Song Lancheng, chief engineer of the ministry's water quality supervising body, told the magazine that of the 4,000 water treatment plants surveyed, 1,000 failed to meet national standards. He was quoted as saying the quality of tap water has not improved since 2009.
Zou Ji, a professor of the School of Environment and Natural Resources at Renmin University of China, told the Global Times that the public should be concerned about the quality of water in their taps.
"Tap water undergoes many different tests, and failing a single test will cause the water to be 'disqualified,'" Zou said.
The country's 4,000 water plants produce 60 million tons of tap water daily, which is used by 400 million people.
"Polluted drinking water can harm the upper respiratory tract and cause other ailments depending on what kind of pollutant it contains," Zou said, adding that rural areas face a more serious problem as much of the water in villages is untreated.
The magazine report also said tap water can be contaminated by outdated water treatment technologies.
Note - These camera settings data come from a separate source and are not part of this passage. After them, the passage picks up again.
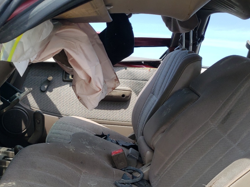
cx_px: 119
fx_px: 332
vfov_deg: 30.8
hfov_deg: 41.2
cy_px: 148
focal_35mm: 46
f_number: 1.5
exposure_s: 1/1111
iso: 50
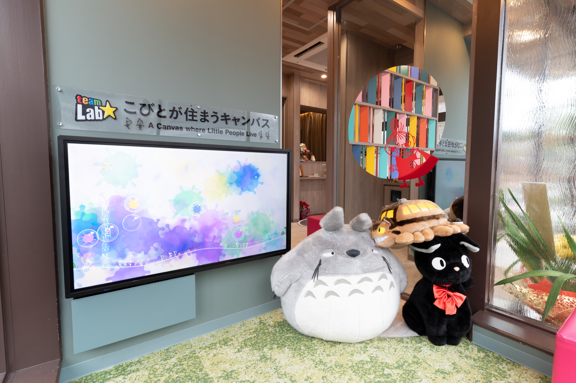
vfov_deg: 70.4
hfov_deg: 93.3
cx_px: 288
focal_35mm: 17
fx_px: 272
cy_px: 192
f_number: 6.3
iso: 1250
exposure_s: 1/100
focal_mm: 17
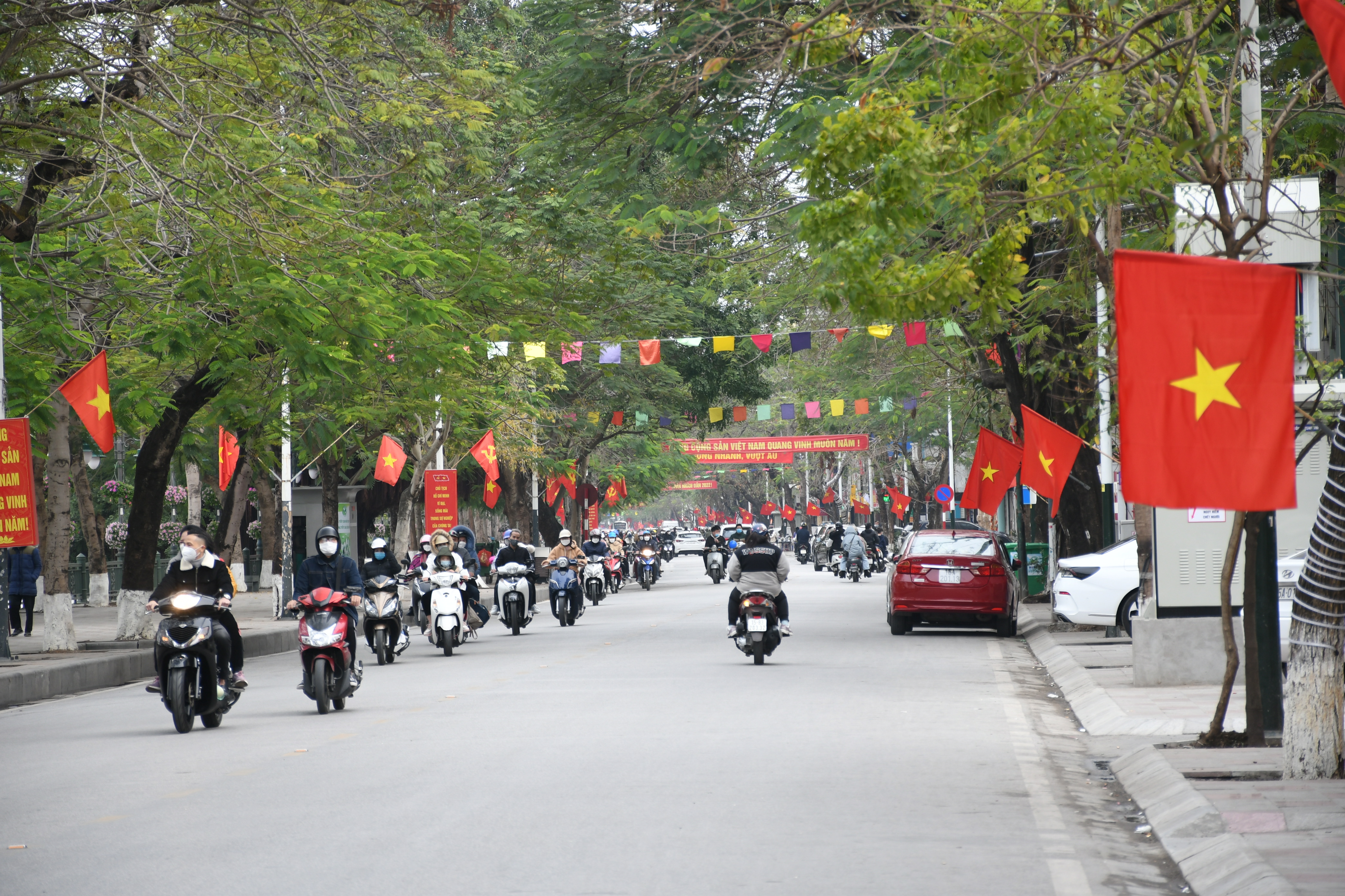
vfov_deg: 8.7
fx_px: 5884
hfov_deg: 13.0
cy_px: 448
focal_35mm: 158
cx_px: 672
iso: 200
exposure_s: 1/200
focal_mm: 105
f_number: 5.6
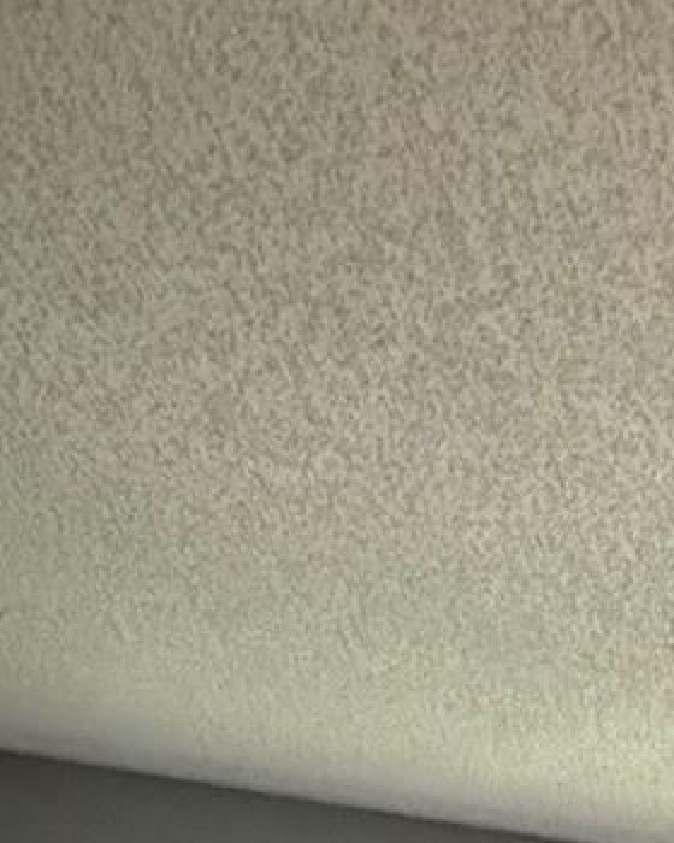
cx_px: 847
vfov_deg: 24.4
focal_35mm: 60
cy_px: 1267
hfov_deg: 22.9
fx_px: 1496
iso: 1000
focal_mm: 2.22
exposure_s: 1/60
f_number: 2.2
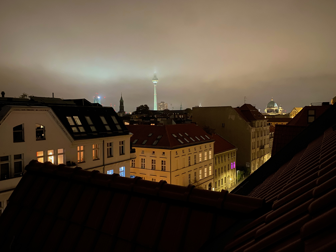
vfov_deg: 53.1
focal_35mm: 26
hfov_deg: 67.3
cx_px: 168
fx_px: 252
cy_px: 126
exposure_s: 1/4
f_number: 1.8
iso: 640
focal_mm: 4.25
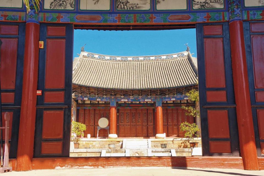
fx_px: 308
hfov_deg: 46.4
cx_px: 132
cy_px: 88
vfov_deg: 31.9
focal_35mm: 42
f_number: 8
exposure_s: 1/2000
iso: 1600
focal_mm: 42
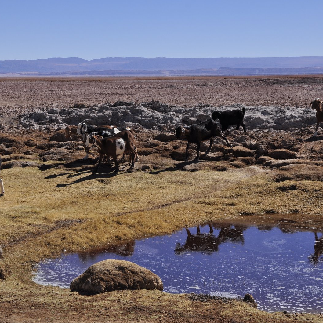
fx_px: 915
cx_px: 133
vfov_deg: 20.0
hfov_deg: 20.0
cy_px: 162
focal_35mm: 87
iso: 200
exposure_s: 1/750
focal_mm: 45
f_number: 11
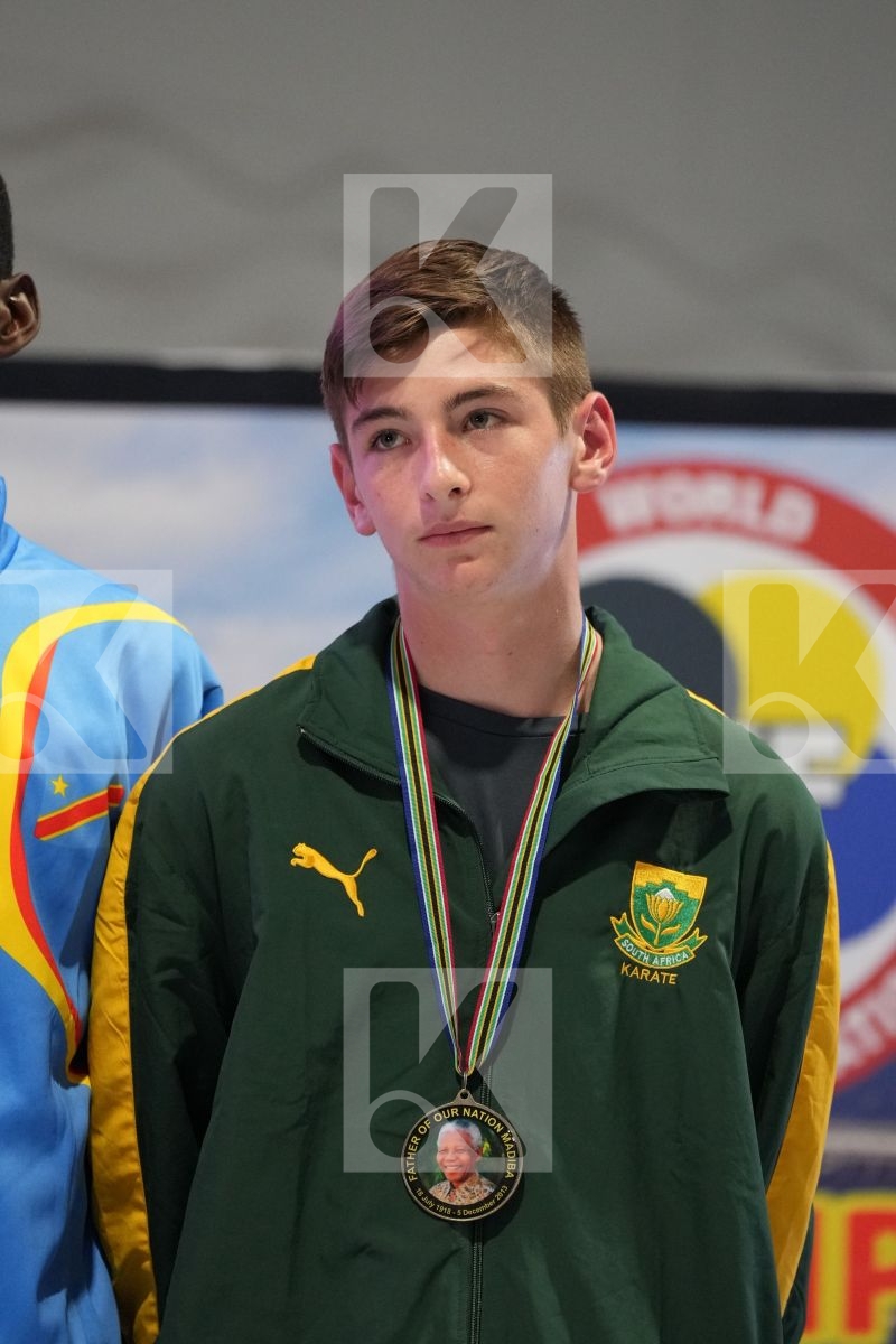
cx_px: 448
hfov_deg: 4.6
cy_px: 672
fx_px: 11199
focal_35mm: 300
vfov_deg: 6.9
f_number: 2.8
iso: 3200
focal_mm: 200
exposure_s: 1/250
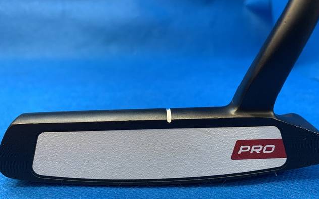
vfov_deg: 44.5
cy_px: 112
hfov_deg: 66.5
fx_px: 243
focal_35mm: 28
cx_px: 162
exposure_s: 1/60
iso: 125
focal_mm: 4.25
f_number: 1.8
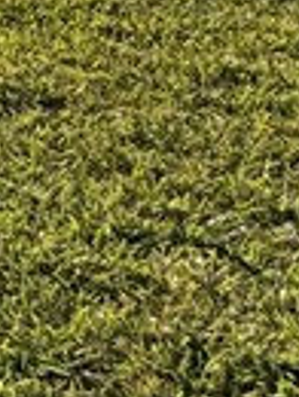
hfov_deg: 7.4
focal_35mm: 110
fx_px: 1263
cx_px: -1004
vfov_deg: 15.7
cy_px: -284
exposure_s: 1/3717
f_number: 2.2
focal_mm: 2.22
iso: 32
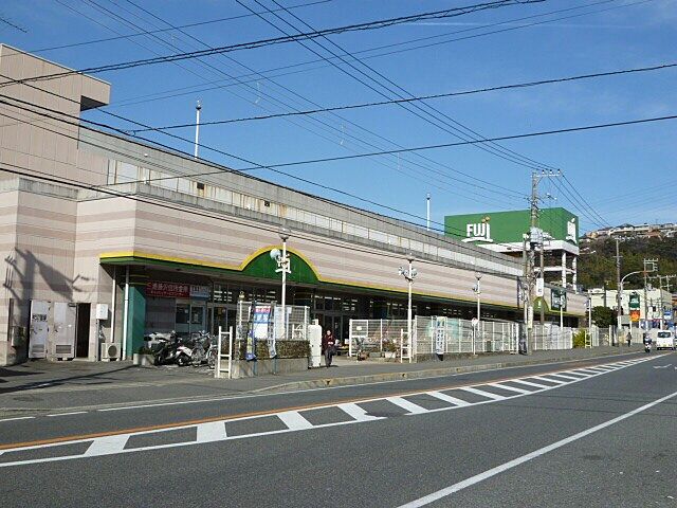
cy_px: 254
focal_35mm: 38
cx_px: 338
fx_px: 743
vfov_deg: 37.7
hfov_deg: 49.0
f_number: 5.6
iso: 100
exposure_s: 1/640
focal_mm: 6.8
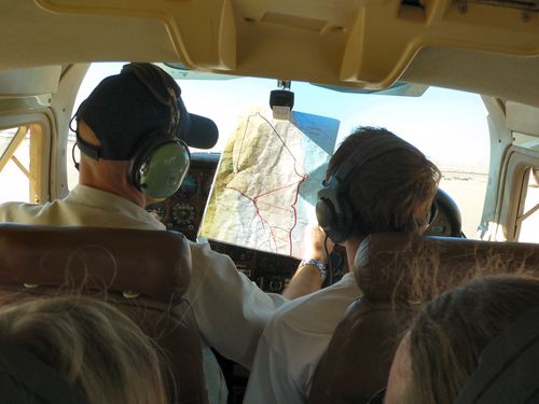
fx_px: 561
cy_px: 202
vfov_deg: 39.7
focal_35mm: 36
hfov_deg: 51.4
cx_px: 270
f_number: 4
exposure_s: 1/160
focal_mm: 6
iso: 80
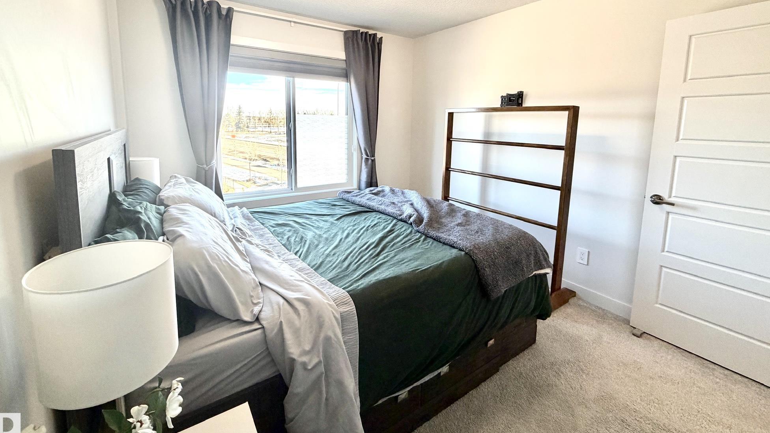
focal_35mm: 16
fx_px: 327
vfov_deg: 66.1
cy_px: 164
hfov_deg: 99.4
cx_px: 385
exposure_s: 1/120
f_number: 2.2
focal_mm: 2.22
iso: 200
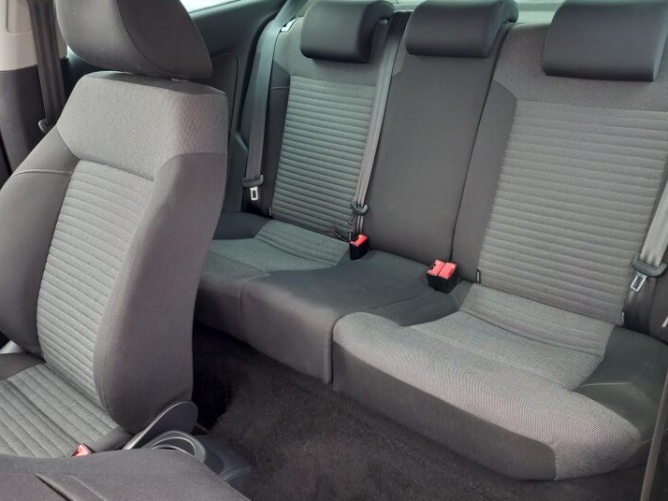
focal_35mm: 28
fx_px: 541
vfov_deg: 49.8
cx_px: 340
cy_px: 247
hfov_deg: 63.4
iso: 100
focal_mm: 4.6
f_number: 2
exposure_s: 1/50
Wang Hong, vice president of Elan Environmental Purification Technology, agreed that tap water may be contaminated as it travels from the treatment plant to people's homes.
"It's almost impossible that treated water would fail to meet standards, the pollution is caused during transportation since most of the pipes haven't been maintained for a long time," Wang told the Global Times.
Zou said that some factories d0 not have the financial resources to update their equipment.
New national drinking water standards, which will match European Union standards, are set to take effect this July.
Wang said the new standard will greatly improve people's quality of life and protect the interests of enterprises that specialize in water purification.
"We will see if the new standards are strictly followed by treatment plants and effectively supervised by local governments. I'm not that optimistic tap water will immediately meet the new standard, but it is moving toward this trend in bigger cities," Zou said.